The sequence in the Weald Basin has also been described as a supergroup, containing the Weald Clay Group and Hastings Group.

==Palaeontology==
The Wealden Group forms outcrops covering a large part of south and south-eastern England including the Isle of Wight. It takes its name from the Weald region of Kent, Sussex, Surrey and Hampshire. It has yielded many fossils, including dinosaurs like Iguanodon and Hypsilophodon. Apart from fossils, it shows many other signs of being deposited in a continental environment, such as mudcracks and -in some rare cases- dinosaur footprints.
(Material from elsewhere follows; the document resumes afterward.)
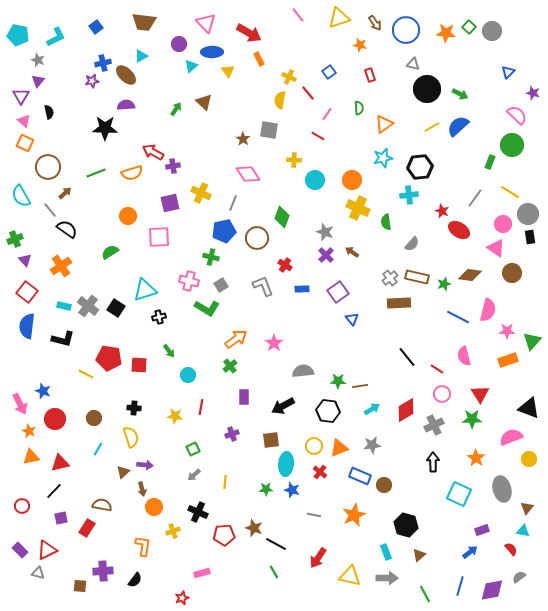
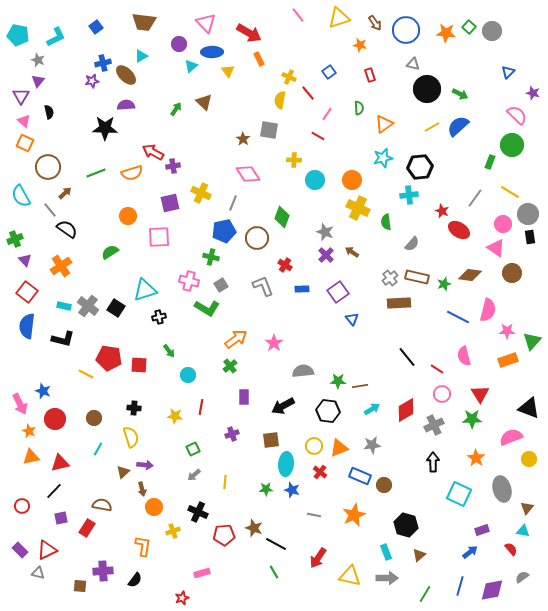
gray semicircle at (519, 577): moved 3 px right
green line at (425, 594): rotated 60 degrees clockwise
Taxa included in the table below have an uncertain provenance and cannot be placed into one of the constituent formations, thus they are placed here.

=== Pterosaurs ===

Pterosaurs reported from the Wealden Group
| Genus | Species | Location | Stratigraphic position | Material | Notes | Images |
| Coloborhynchus | C. clavirostris | St.-Leonards-on-Sea; | Hastings Beds | "Anterior portion of rostrum" | An ornithocheirid pterosaur. | Coloborhynchus |

=== Dinosaurs ===

Dinosaurs reported from the Wealden Group
| Genus | Species | Location | Stratigraphic position | Material | Notes | Images |
| Regnosaurus | R. northamptoni | Cuckfield; |  | An incomplete right mandible | Traditionally regarded as a stegosaur, but later as a dubious, indeterminate thyreophoran |  |
| Thecospondylus | T. horneri | Kent; | Hastings Beds | "Internal mold of sacrum." | Dubious genus that has been variously classified as either a saurischian or ornithischian. It is currently only tentatively regarded as dinosaurian. |  |
| Therosaurus | T. anglicus | West Sussex; |  |  |  |  |
| Altispinax | A. dunkeri | East Sussex; | Hastings Beds | "Dorsal vertebrae." |  |  |
| Haestasaurus | H. becklesii | East Sussex; | Hastings Beds | Forelimb | A ?basal macronarian |  |
| Pleurocoelus | P. valdensis | East Sussex; West Sussex; |  |  | A dubious basal titanosauriform |  |
| Turiasauria | Indeterminate |  | Hasting beds? | Vertebra |  |  |
| Theropoda | Indeterminate | West Sussex, East Sussex, Kent; |  |  |  |  |
| Xenoposeidon | X. proneneukos |  |  |  | A rebbachisaurid sauropod |

== Wealden elsewhere in Europe ==
The term "Wealden" and "Wealden facies" has been applied to other Lower Cretaceous sequences in Europe, including the "German Wealden", comprising the Berriasian aged Bückeberg Formation of the Lower Saxony Basin and in Belgium, where "Wealden facies" has been used as a term to refer to the Barremian-Aptian aged sequences of the Mons Basin, including the Sainte-Barbe Clays Formation where large numbers of Iguanodon were found in the 19th century.